Creating an artificial shortage
These traders are reportedly earning between 5 to 10 rupees extra on a litre of edible oil. Although the commerce minister and importers have given the assurance that there is no shortage of oil and that the rationing may be lifted soon, some are still convinced that oil prices will rise soon and are holding on to their stocks, while other traders are already selling them at the higher prices. As the rationing is two bottles per person, there are many customers who indirectly help to spread this trend of selling at higher prices. In this ‘Panic Buying’ impulse, they are willing to pay more even with the awareness that they are helping to create an artificial shortage in the long run and to the detriment of the next buyer.
Fines and operation ban
The Consumer Affairs Unit (CAU) has announced that officers will be ruthless in making surprise visits. Fines will be served to merchants who are caught. And as Soodesh Callichurn had already announced on Monday 21st March after his meeting with oil importers, following complaints of empty oil shelves in medium and large stores while the ‘blinds’ were full after controls, apart from fines, “In case of recurrence, the Ministry will seek a court order to prevent the businesses in question from operating temporarily.” The same procedure could be applied on small traders!
3456 bottles of oil stolen from a warehouse
If on this Tuesday the traders are tagged of making profits in these times of sorrow, on Monday, late in the afternoon, four ‘oil thieves’ were caught in flagrante delicto in the warehouse where they work.

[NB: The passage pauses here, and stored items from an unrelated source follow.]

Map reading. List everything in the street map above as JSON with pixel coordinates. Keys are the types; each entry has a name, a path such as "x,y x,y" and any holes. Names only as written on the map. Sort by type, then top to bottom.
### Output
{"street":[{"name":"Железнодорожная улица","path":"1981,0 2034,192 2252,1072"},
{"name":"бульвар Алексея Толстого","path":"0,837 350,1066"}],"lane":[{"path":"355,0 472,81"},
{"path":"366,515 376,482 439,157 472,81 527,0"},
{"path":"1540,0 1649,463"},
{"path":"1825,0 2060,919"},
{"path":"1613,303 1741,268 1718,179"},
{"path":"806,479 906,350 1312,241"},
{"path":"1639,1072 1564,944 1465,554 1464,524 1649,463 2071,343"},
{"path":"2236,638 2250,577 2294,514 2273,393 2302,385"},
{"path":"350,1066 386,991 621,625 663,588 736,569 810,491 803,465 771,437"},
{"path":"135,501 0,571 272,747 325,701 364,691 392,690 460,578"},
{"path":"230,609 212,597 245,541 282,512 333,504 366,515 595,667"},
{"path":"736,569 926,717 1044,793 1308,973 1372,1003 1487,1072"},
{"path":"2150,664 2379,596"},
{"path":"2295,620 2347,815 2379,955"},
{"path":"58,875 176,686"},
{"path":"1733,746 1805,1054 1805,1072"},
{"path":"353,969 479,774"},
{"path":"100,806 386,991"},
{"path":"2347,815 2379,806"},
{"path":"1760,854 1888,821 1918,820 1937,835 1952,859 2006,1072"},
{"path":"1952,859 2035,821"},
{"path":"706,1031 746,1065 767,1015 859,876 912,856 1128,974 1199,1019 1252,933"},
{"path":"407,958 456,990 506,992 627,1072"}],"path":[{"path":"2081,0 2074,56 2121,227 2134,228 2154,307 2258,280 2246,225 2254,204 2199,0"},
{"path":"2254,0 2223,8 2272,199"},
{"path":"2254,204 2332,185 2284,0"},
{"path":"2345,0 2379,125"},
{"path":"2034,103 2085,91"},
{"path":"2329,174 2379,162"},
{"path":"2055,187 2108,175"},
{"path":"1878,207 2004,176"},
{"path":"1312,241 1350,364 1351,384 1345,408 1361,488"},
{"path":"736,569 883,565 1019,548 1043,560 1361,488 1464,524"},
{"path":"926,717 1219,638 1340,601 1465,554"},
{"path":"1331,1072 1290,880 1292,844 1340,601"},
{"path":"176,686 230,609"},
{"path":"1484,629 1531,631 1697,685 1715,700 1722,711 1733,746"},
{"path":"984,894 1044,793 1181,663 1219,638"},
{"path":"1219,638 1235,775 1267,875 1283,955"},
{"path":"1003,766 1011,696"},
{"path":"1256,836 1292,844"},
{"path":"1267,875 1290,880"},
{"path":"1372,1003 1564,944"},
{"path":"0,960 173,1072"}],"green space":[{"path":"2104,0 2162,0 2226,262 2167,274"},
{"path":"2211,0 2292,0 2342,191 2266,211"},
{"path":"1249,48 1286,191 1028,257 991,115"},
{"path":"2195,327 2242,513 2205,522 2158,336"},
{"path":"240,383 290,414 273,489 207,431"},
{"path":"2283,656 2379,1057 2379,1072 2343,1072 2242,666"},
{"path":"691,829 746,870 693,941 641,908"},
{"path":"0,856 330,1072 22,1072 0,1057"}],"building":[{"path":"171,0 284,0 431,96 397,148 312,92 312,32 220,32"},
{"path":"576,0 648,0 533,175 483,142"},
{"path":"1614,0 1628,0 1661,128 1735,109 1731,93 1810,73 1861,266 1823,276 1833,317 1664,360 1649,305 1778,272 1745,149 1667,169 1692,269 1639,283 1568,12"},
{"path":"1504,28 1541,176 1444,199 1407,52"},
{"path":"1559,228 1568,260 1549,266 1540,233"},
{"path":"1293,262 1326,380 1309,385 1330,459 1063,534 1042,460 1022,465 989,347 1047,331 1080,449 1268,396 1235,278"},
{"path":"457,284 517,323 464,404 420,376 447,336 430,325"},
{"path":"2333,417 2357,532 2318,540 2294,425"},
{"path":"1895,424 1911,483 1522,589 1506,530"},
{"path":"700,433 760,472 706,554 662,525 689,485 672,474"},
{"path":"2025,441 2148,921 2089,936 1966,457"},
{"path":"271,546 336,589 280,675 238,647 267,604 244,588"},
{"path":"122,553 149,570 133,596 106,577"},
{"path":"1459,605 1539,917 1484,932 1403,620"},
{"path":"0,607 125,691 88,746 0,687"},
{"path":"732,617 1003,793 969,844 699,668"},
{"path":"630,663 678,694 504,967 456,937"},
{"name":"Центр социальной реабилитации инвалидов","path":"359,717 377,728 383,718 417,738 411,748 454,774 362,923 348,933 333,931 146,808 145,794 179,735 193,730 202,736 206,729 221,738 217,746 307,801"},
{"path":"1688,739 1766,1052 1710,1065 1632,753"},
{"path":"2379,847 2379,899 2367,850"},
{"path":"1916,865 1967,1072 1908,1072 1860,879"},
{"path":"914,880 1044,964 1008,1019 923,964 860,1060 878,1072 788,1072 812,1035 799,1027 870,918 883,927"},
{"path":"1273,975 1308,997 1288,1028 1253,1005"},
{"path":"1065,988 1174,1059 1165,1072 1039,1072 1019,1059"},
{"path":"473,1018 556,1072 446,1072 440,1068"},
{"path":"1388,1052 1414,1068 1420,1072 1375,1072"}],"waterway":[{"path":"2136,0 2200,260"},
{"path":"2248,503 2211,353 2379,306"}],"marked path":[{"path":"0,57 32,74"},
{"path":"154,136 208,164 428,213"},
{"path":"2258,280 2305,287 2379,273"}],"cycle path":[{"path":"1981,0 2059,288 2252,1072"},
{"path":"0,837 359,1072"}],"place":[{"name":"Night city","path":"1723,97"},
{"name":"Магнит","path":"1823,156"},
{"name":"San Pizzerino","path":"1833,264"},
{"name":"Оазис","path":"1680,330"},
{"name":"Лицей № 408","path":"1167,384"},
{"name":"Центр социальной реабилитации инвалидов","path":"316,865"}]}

They were caught by the security guard while they were throwing bottle after bottle through the windows onto the neighbouring property. The modus operandi was to move the lot as far away as possible from the building and retrieve the bottles later, which would then be sold on the black market. Questioned and confronted with visual evidence recorded by the CCTV, they admitted their theft only for 677 bottles, but according to the company’s inventory, the theft would have been for 3,456 bottles worth Rs 663,552. According to the company, these four individuals living in Port Louis would not be at their first blow. They were arrested by the police.
With this rationing, edible oil is gold in a bottle! This is not the result of a global shortage but a government control following the closure to export by producers in Egypt due to lack of commodities such as the sunflower they get from Ukraine, which, in the midst of war with Russia, has frozen all commercial operations.